Before-and-after change data
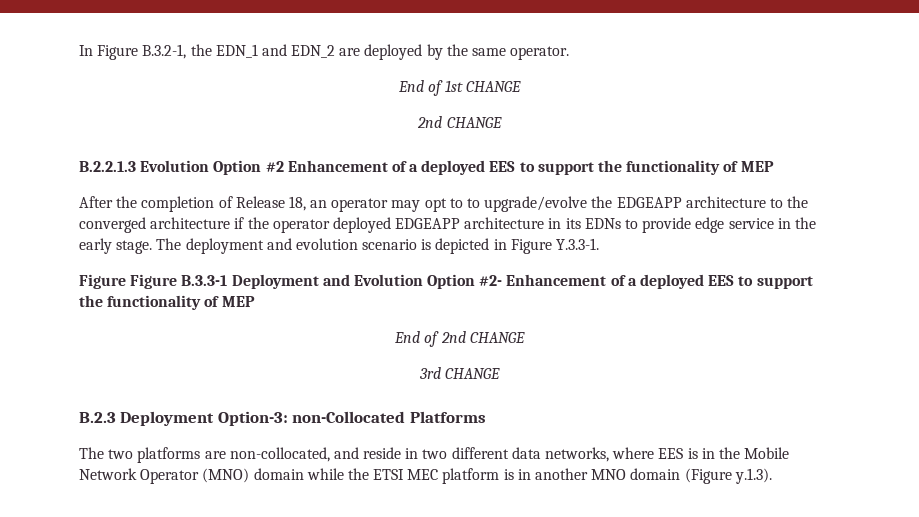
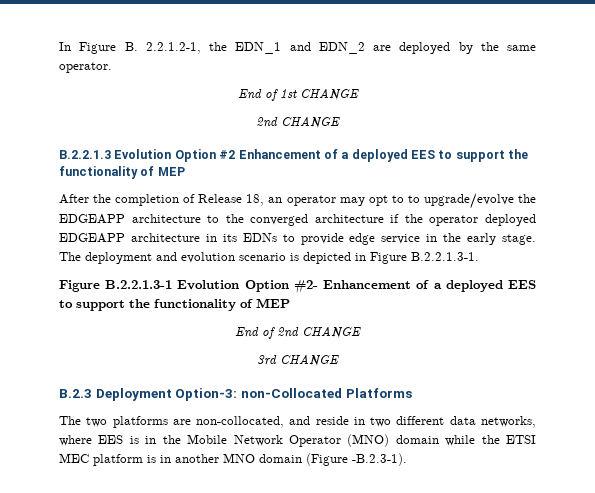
[142,44,187,59] B.3.2-1, -> [124,42,201,54] B. 2.2.1.2-1,
[556,238,600,250] [79,274,350,289] Y.3.3-1. // Figure Figure B.3.3-1 Deployment and -> [411,252,479,261] [59,280,173,292] B.2.2.1.3-1. // Figure B.2.2.1.3-1
[734,468,772,484] y.1.3). -> [352,453,407,466] -B.2.3-1).

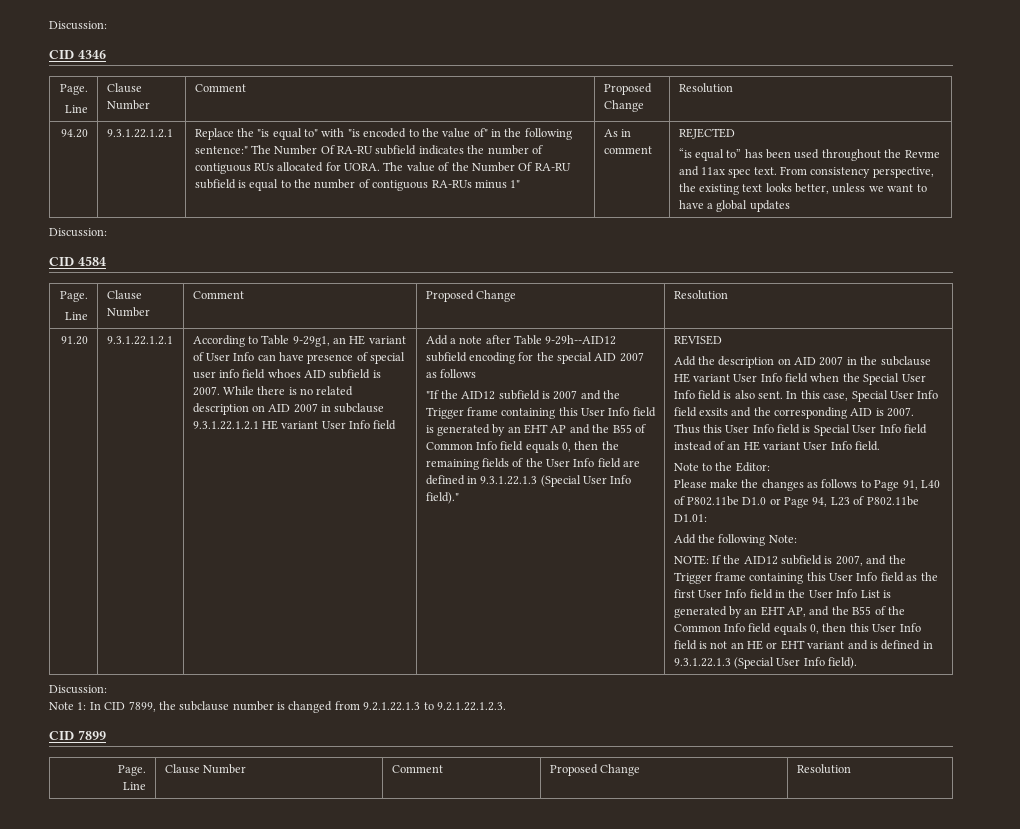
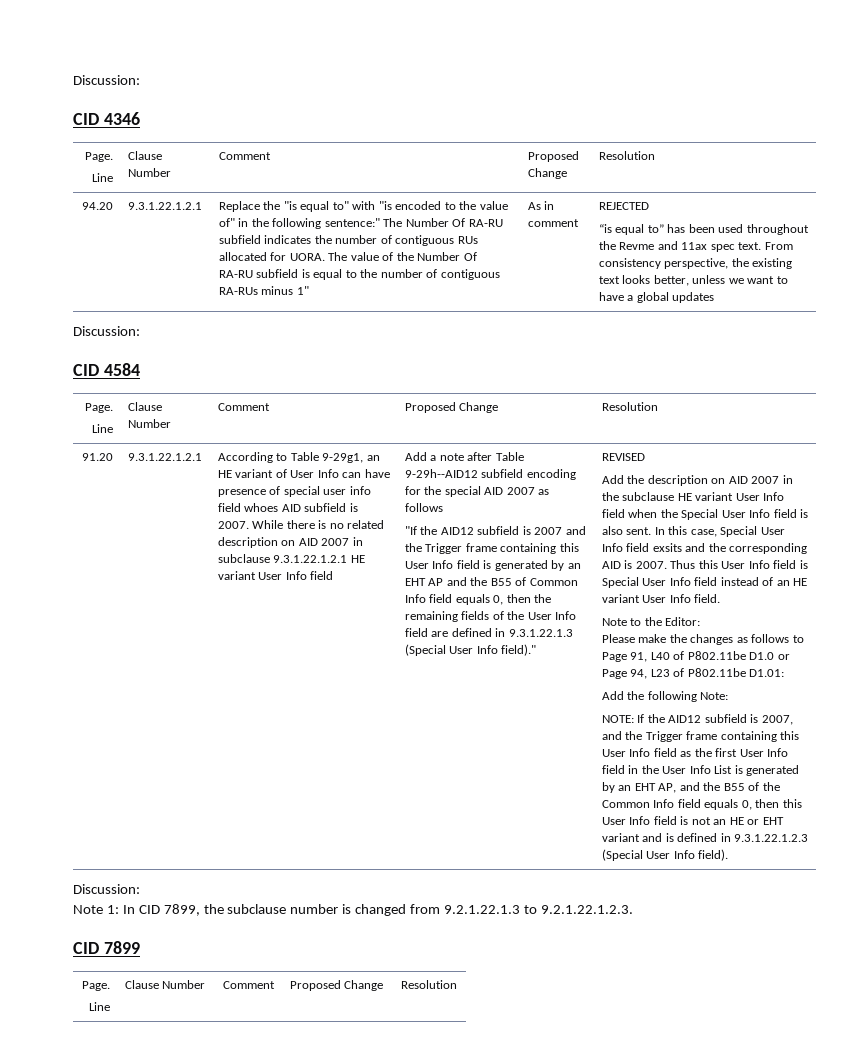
[673,658,731,667] 9.3.1.22.1.3 -> [734,834,809,842] 9.3.1.22.1.2.3

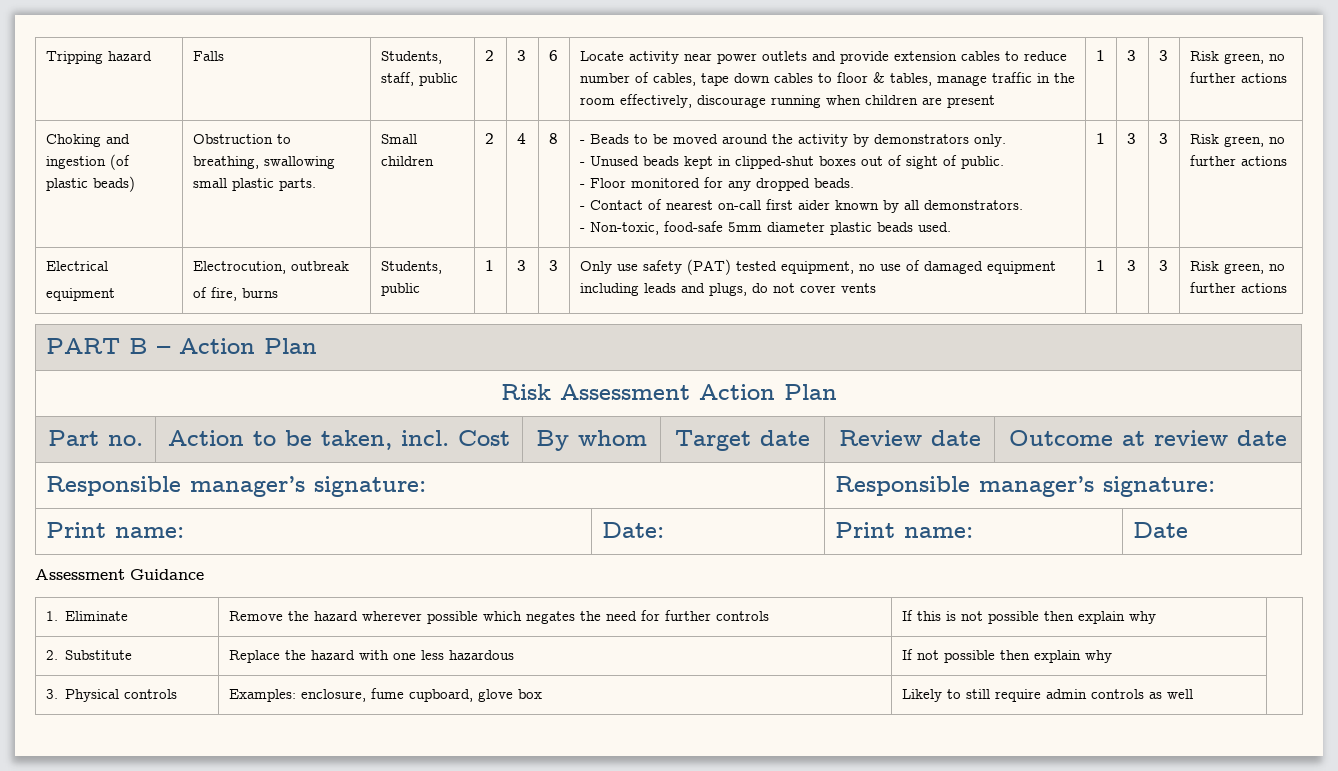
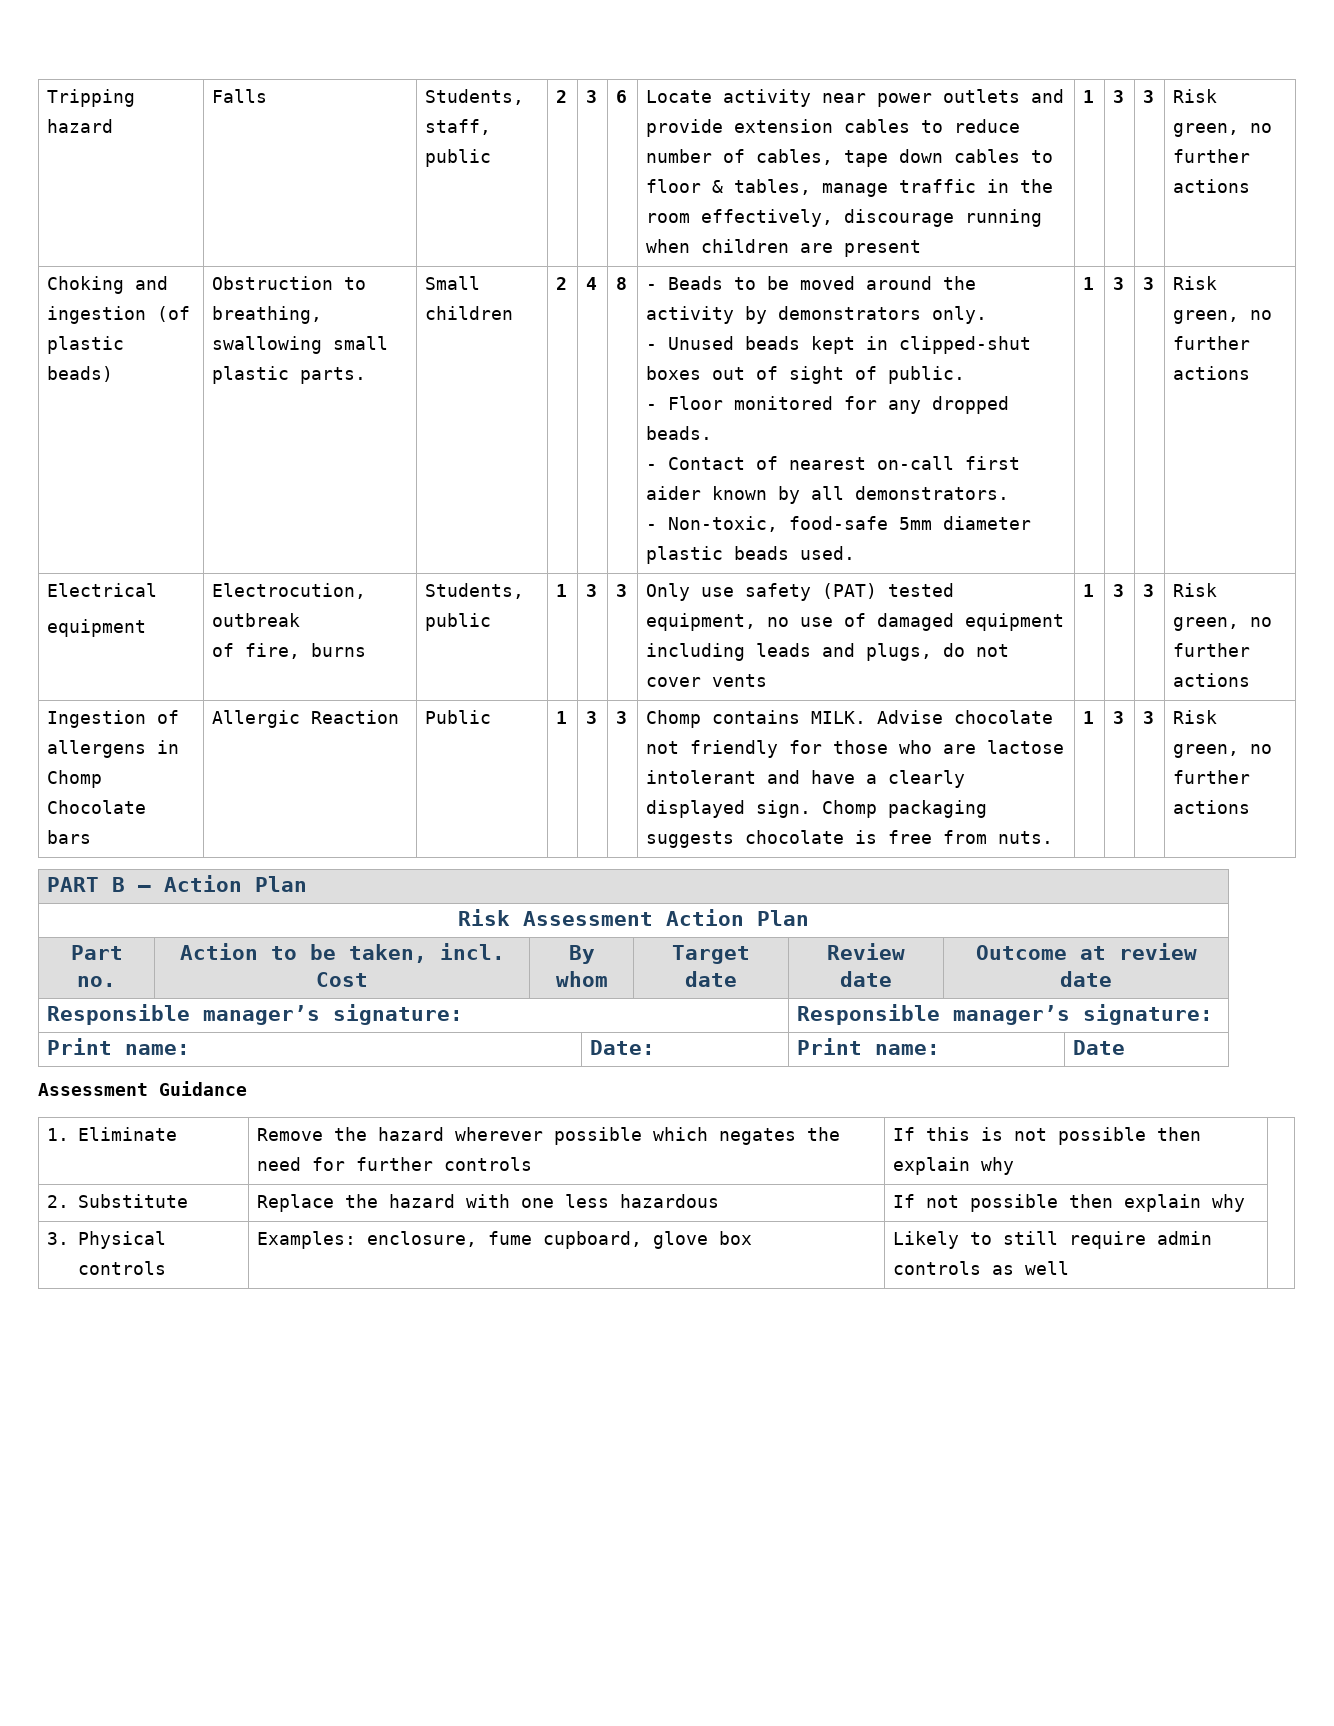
(1287, 288) none -> [47,710,180,728] [47,740,180,758] [47,770,103,788] [47,800,147,814] [47,830,92,844] [212,710,400,728] [425,710,492,724] [556,711,568,724] [586,711,598,724] [616,711,628,724] [646,710,1054,728] [646,740,1065,758] [646,770,966,788] [646,800,988,818] [646,830,1054,848] [1083,711,1095,724] [1113,711,1125,724] [1143,711,1155,724] [1173,710,1218,724] [1173,744,1273,758] [1173,770,1251,784] [1173,800,1251,814] // Ingestion of allergens in Chomp Chocolate bars | Allergic Reaction | Public | 1 | 3 | 3 | Chomp contains MILK. Advise chocolate not friendly for those who are lactose intolerant and have a clearly displayed sign. Chomp packaging suggests chocolate is free from nuts. | 1 | 3 | 3 | Risk green, no further actions

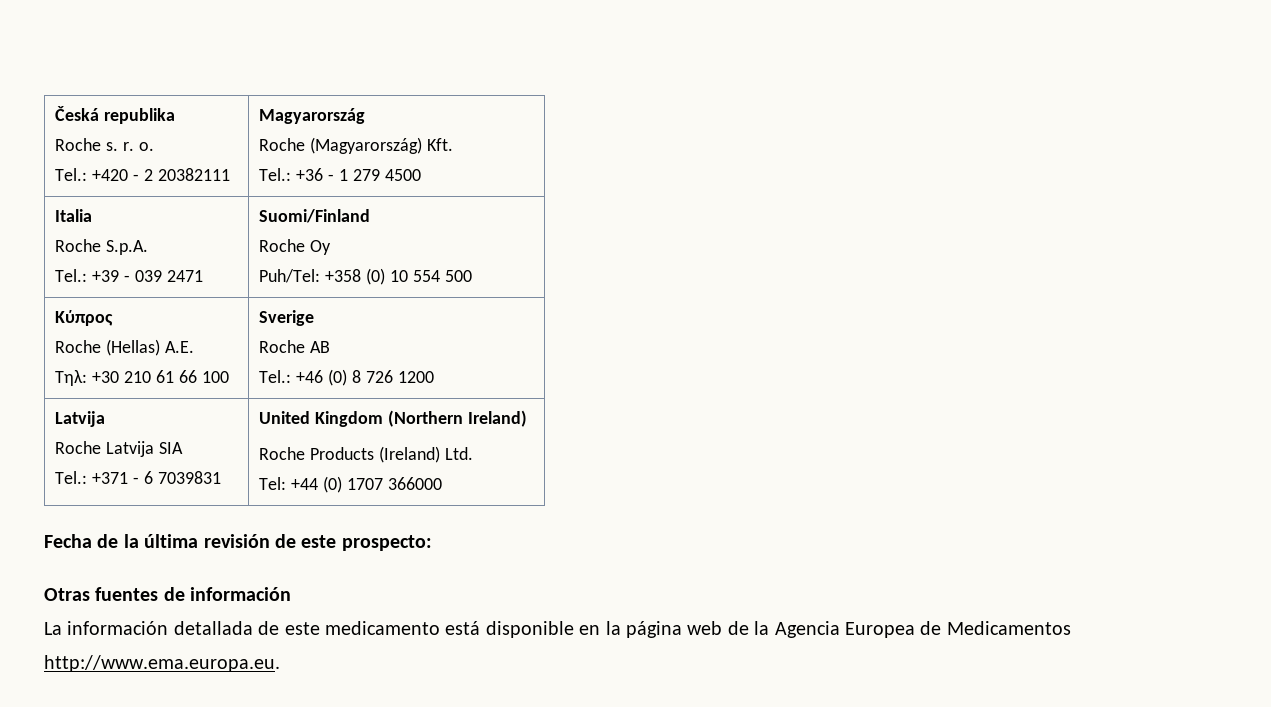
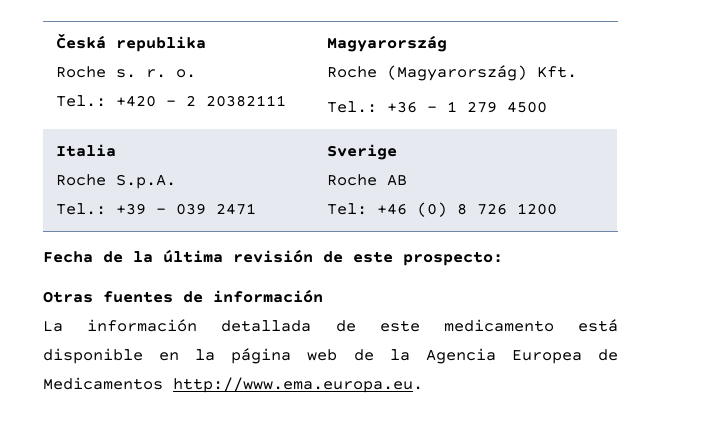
[259,209,371,223] [259,239,332,255] [259,268,472,285] [55,310,114,326] [55,339,195,356] [55,370,229,386] | Suomi/Finland // Roche Oy // Puh/Tel: +358 (0) 10 554 500 // Kύπρος // Roche (Hellas) A.E. // Τηλ: +30 210 61 66 100 -> (257, 209) none
[259,370,292,383] Tel.: -> [327,203,368,215] Tel:
[55,411,106,427] [55,441,184,457] [55,471,221,484] [259,410,528,427] [259,446,474,463] [259,476,442,493] // Latvija // Roche Latvija SIA // Tel.: +371 - 6 7039831 | United Kingdom (Northern Ireland) // Roche Products (Ireland) Ltd. // Tel: +44 (0) 1707 366000 -> (558, 209) none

YOUR GOAL: Exact repetition of the data is needed, with no images retained.

EXERCISE OUTPUT:
[142,44,187,59] B.3.2-1, -> [124,42,201,54] B. 2.2.1.2-1,
[556,238,600,250] [79,274,350,289] Y.3.3-1. // Figure Figure B.3.3-1 Deployment and -> [411,252,479,261] [59,280,173,292] B.2.2.1.3-1. // Figure B.2.2.1.3-1
[734,468,772,484] y.1.3). -> [352,453,407,466] -B.2.3-1).

[673,658,731,667] 9.3.1.22.1.3 -> [734,834,809,842] 9.3.1.22.1.2.3

(1287, 288) none -> [47,710,180,728] [47,740,180,758] [47,770,103,788] [47,800,147,814] [47,830,92,844] [212,710,400,728] [425,710,492,724] [556,711,568,724] [586,711,598,724] [616,711,628,724] [646,710,1054,728] [646,740,1065,758] [646,770,966,788] [646,800,988,818] [646,830,1054,848] [1083,711,1095,724] [1113,711,1125,724] [1143,711,1155,724] [1173,710,1218,724] [1173,744,1273,758] [1173,770,1251,784] [1173,800,1251,814] // Ingestion of allergens in Chomp Chocolate bars | Allergic Reaction | Public | 1 | 3 | 3 | Chomp contains MILK. Advise chocolate not friendly for those who are lactose intolerant and have a clearly displayed sign. Chomp packaging suggests chocolate is free from nuts. | 1 | 3 | 3 | Risk green, no further actions

[259,209,371,223] [259,239,332,255] [259,268,472,285] [55,310,114,326] [55,339,195,356] [55,370,229,386] | Suomi/Finland // Roche Oy // Puh/Tel: +358 (0) 10 554 500 // Kύπρος // Roche (Hellas) A.E. // Τηλ: +30 210 61 66 100 -> (257, 209) none
[259,370,292,383] Tel.: -> [327,203,368,215] Tel:
[55,411,106,427] [55,441,184,457] [55,471,221,484] [259,410,528,427] [259,446,474,463] [259,476,442,493] // Latvija // Roche Latvija SIA // Tel.: +371 - 6 7039831 | United Kingdom (Northern Ireland) // Roche Products (Ireland) Ltd. // Tel: +44 (0) 1707 366000 -> (558, 209) none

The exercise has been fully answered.